OTB: What are some of the mental challenges players face when they are up 5-2 in a set vs. down 2-5?
Dr. Fox: I questioned a bunch of pros many years ago, and it turns out that most players get the most tight when they’re ahead and about to win. It’s almost counter intuitive. You should be more fearful when you are down and about to lose. You lose the next point or two or next game or two, and you lose. It doesn’t make any particular sense that you would be more nervous when you’re ahead. The closer you get to finishing off an opponent, the stress tends to grow.

OTB: How can a fear of re-injury actually cause another injury?
Dr. Fox: You can have a small injury that hinders you but doesn’t debilitate you. You have to play around the injury. So you compensate with other muscles, or other part of the body to make the move, so you’re putting extra stress on something else, trying to play around the injury. It’s not uncommon to get re-injured somewhere else.

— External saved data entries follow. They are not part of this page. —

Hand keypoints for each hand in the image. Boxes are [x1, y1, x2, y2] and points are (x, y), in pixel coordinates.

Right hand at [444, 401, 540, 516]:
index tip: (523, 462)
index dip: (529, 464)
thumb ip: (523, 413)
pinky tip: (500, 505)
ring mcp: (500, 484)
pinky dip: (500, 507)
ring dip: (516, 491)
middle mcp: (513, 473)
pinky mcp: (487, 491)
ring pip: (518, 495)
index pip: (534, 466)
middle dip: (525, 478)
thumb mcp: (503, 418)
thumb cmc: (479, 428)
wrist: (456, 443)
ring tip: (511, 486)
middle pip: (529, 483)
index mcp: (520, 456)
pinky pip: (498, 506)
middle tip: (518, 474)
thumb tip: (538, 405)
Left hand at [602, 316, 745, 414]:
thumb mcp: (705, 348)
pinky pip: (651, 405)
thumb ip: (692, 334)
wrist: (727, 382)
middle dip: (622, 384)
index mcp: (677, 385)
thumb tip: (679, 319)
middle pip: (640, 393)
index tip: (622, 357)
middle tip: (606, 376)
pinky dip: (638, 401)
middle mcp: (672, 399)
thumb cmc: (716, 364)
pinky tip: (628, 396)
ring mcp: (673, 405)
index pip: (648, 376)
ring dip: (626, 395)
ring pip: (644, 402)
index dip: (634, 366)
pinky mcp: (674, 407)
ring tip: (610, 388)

OTB: Can dwelling on past mistakes in a match cause more of the same?
Dr. Fox: It is somewhat of a fear response. When you double fault, or lose big points, that’s a very unpleasant, painful experience. It’s very natural to stiffen up when you feel this pain coming. What you do is multiply the problem. The trick when you are double-faulting is to forget it as quickly as possible. Your conscious mind has to tell you that the game is probabilistic. You accept and move on quickly. If you dwell, you will make it more indelible in your memory.

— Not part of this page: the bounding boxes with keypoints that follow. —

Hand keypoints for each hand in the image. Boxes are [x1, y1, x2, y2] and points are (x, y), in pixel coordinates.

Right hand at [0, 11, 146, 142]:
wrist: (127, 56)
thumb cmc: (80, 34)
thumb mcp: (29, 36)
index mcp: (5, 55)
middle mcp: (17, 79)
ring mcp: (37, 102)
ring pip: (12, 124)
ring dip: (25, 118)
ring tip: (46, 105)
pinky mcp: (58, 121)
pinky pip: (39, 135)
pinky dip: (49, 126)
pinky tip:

OTB: We’ve seen players who win their first set 6-0 or 6-1, only to lose the second set. What is going on there?
Dr. Fox: When someone wins the first set, they’re not quite ready to get down to business. They want to take a little breather. They’re actually trying to avoid the stress of finishing someone off. They don’t think that consciously, but they do have a little leeway. They lose a slight amount of intensity. Meanwhile, the opponent who has lost the first set, if they don’t quit, they are strong and they’re in there 120 percent. One person goes down 10 percent, and the other person goes up 10 percent. That’s a bad mixture.

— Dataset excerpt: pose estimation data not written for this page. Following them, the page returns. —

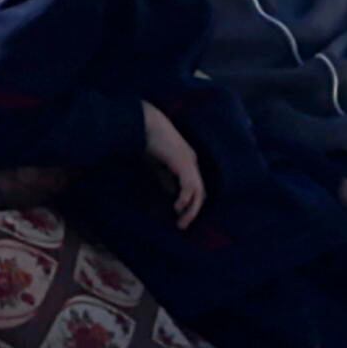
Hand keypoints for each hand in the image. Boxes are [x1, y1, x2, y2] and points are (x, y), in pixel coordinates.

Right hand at [139, 102, 208, 228]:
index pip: (195, 186)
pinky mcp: (184, 164)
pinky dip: (185, 199)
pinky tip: (177, 207)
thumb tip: (172, 192)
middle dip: (193, 210)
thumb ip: (166, 177)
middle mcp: (192, 162)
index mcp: (187, 161)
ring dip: (191, 210)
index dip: (191, 202)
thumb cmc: (149, 140)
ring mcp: (190, 162)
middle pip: (200, 191)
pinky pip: (190, 187)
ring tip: (181, 222)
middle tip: (182, 225)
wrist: (146, 123)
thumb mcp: (158, 164)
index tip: (180, 215)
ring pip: (198, 192)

OTB: Do players become more mentally stable as they age?
Dr. Fox: You’ve got two factors working against each other as they age. A player’s nervous system tends to get even more reactive as they get older, but they get smarter about controlling it. They understand more and they know how to handle it. [Dr. Fox admitted as a player, he choked more in his 20’s than he did in his teens.]

OTB: When it comes to Dinara Safina, would you say she has pushed herself too hard, physically?
Dr. Fox: All of them do that to a certain extent. Not just Dinara. What I can say about Dinara is that she’s very smart. Motivation is a double-edged sword, and she’s got plenty of it. She’s not terribly different from a number of top players. You can’t be an ordinary person and reach the level that these people reach.

OTB: What are some strategies you have used to help players gain a mental edge?
Dr. Fox: Players need to overpower emotional issues with a conscious plan. You try to change the player’s outlook on it. You try to get the player to focus more narrowly on what they’re doing. You try to get rid of the focus on winning itself, which, of course, is uncontrollable. You try to get them to accept reality, in that they’ll probably lose half of the points against a good player. So you try to get past the idea that every point you lose is painful. You try to give the player perspective on what’s going on. You try to focus on what you’re going to do in the next few seconds and set up a positive emotional state, and then your aim, hopefully, will follow.